:: Material shown ::
────────────────────

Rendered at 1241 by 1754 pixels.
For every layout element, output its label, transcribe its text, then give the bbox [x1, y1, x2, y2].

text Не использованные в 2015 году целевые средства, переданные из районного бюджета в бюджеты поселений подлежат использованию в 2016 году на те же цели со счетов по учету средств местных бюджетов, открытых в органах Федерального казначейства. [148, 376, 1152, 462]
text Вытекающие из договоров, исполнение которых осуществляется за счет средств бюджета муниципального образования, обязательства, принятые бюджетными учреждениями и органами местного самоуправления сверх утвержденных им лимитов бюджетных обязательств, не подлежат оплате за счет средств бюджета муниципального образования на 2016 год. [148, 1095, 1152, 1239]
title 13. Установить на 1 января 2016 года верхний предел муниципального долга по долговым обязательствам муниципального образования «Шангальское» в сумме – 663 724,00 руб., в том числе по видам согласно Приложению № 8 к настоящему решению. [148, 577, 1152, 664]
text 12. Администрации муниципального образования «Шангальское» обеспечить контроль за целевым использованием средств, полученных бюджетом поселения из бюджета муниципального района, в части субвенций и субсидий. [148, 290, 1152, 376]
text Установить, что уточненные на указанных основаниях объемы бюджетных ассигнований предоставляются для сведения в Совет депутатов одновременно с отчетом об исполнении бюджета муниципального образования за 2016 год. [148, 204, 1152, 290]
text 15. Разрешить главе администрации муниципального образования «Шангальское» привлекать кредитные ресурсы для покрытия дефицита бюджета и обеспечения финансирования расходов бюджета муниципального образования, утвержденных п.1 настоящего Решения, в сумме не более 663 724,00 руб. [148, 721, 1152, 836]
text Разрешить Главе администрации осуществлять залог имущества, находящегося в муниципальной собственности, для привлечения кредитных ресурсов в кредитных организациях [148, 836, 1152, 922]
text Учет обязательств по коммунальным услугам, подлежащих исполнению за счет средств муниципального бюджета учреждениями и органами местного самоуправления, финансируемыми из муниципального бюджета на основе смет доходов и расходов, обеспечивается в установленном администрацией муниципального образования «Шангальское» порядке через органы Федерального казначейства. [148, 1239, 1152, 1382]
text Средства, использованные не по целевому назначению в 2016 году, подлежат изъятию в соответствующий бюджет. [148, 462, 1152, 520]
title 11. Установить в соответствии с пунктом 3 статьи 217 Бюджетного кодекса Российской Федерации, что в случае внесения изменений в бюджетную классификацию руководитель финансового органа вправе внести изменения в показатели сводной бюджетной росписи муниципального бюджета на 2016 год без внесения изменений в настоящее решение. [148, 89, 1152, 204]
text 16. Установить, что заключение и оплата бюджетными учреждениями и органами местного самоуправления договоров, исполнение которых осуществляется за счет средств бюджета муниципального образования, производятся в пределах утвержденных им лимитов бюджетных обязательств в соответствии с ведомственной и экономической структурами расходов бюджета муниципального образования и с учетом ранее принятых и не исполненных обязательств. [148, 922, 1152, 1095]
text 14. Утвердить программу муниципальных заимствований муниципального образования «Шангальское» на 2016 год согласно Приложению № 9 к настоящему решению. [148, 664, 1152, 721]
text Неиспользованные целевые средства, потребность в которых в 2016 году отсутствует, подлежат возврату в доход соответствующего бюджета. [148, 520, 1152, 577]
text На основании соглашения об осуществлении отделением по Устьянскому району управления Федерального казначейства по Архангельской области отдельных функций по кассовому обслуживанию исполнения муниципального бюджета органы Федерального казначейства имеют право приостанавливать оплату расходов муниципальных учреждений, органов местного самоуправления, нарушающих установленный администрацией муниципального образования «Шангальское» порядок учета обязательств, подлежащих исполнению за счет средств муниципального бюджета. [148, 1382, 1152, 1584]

────────────────────

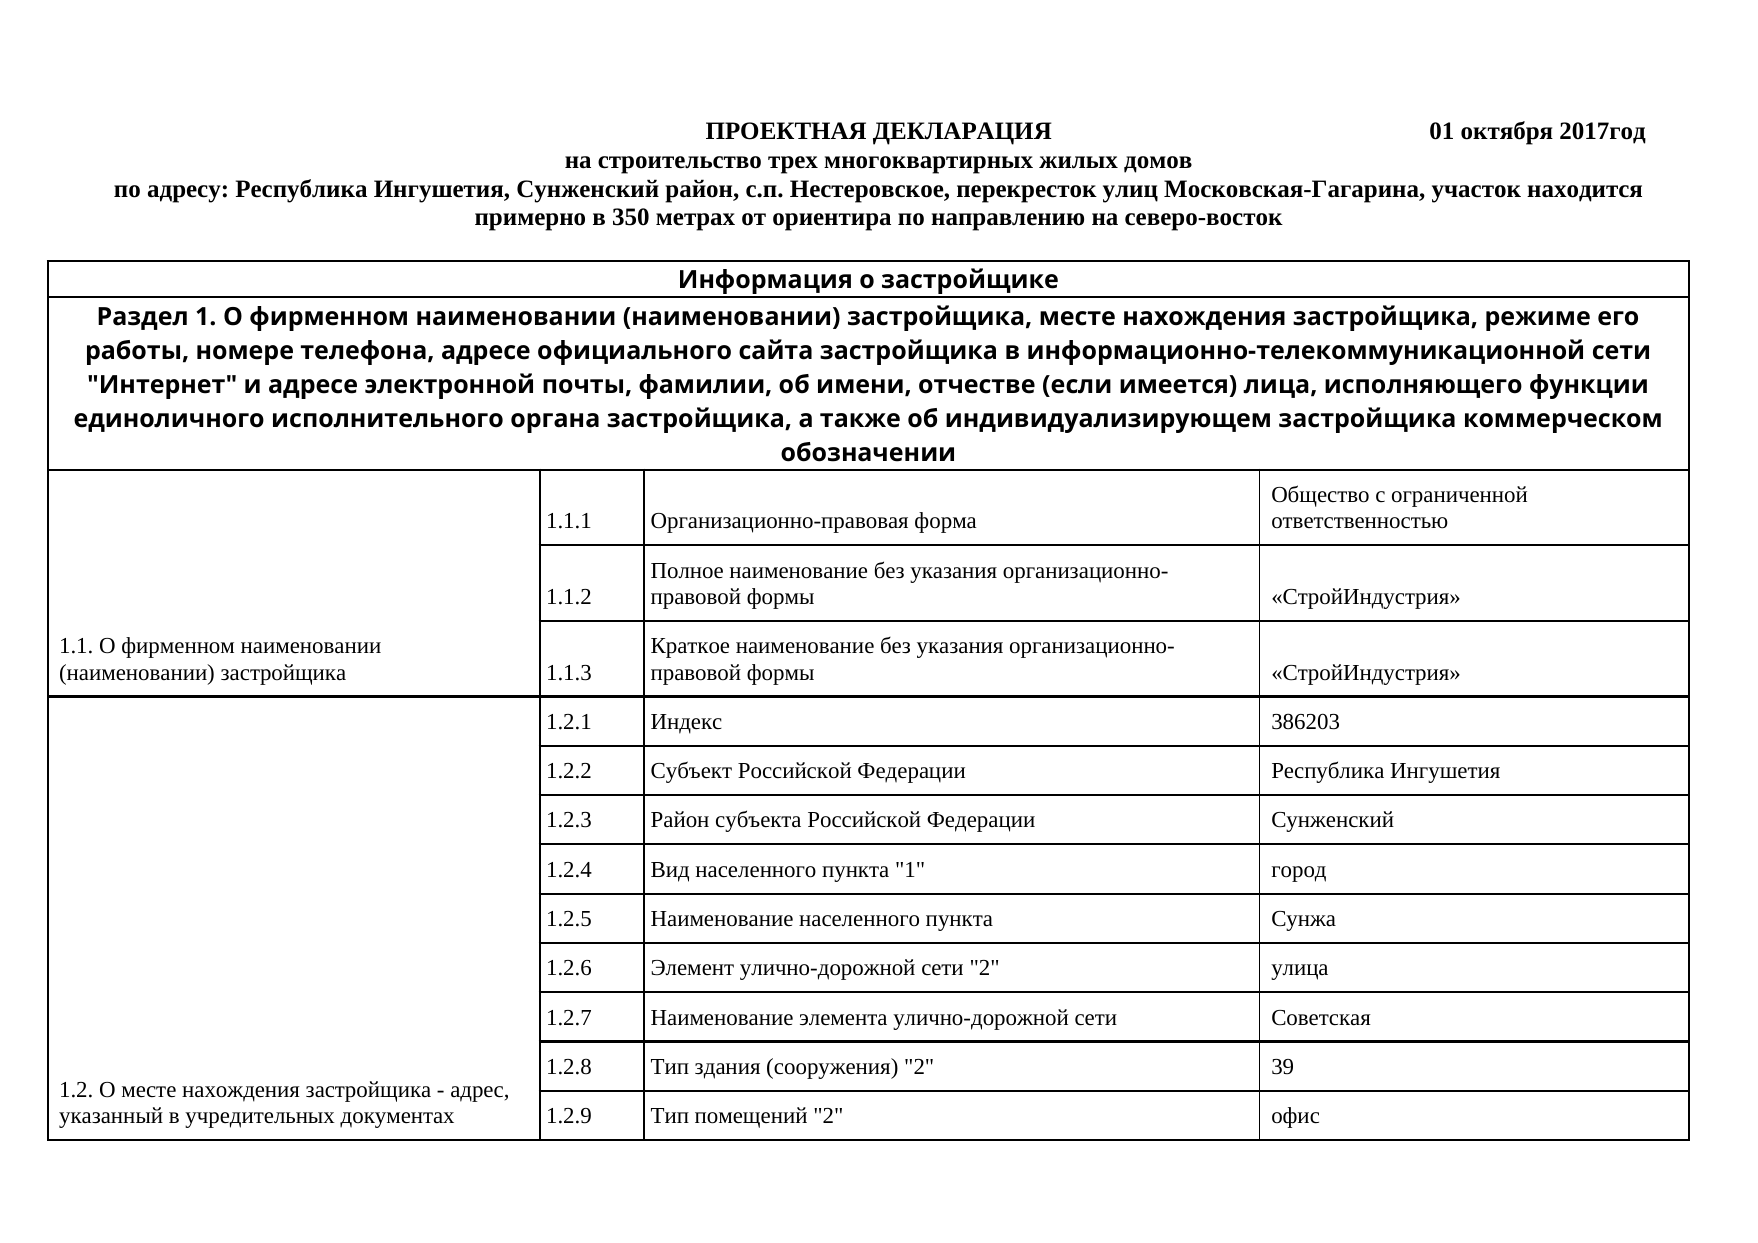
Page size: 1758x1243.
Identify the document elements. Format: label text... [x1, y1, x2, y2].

────────────────────

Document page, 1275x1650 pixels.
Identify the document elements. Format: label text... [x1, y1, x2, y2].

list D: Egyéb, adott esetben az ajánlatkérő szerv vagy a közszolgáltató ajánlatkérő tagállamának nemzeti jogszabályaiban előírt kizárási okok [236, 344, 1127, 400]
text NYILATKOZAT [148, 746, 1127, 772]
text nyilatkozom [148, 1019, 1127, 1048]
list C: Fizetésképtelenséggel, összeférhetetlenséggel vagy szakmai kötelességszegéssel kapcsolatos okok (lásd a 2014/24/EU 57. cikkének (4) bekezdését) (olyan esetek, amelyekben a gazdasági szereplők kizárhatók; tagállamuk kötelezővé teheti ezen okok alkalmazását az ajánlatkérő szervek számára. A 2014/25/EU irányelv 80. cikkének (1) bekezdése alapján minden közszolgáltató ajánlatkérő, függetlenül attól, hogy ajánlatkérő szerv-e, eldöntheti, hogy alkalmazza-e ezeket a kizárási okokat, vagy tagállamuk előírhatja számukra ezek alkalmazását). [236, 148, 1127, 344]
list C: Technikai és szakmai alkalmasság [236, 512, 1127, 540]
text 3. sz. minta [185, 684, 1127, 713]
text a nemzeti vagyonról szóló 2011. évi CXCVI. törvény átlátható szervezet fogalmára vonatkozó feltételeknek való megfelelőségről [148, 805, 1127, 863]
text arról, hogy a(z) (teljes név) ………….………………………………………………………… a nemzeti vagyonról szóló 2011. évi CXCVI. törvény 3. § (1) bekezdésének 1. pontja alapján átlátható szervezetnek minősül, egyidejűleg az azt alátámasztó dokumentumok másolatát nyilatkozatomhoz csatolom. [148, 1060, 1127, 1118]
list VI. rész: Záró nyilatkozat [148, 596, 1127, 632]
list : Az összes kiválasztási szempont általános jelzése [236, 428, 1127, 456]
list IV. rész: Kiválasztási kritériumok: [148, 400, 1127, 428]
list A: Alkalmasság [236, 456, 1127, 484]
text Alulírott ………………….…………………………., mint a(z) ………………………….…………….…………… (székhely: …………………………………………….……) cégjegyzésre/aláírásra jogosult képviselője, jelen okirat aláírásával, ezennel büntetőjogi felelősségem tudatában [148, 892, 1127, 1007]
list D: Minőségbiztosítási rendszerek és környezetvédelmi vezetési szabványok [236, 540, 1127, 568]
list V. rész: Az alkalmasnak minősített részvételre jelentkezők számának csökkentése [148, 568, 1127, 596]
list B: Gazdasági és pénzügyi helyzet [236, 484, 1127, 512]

────────────────────

:: What this task involves ::
Look through the material for "pixels". Copy each line that has it.

:: Result below ::
Rendered at 1241 by 1754 pixels.
Document page, 1275x1650 pixels.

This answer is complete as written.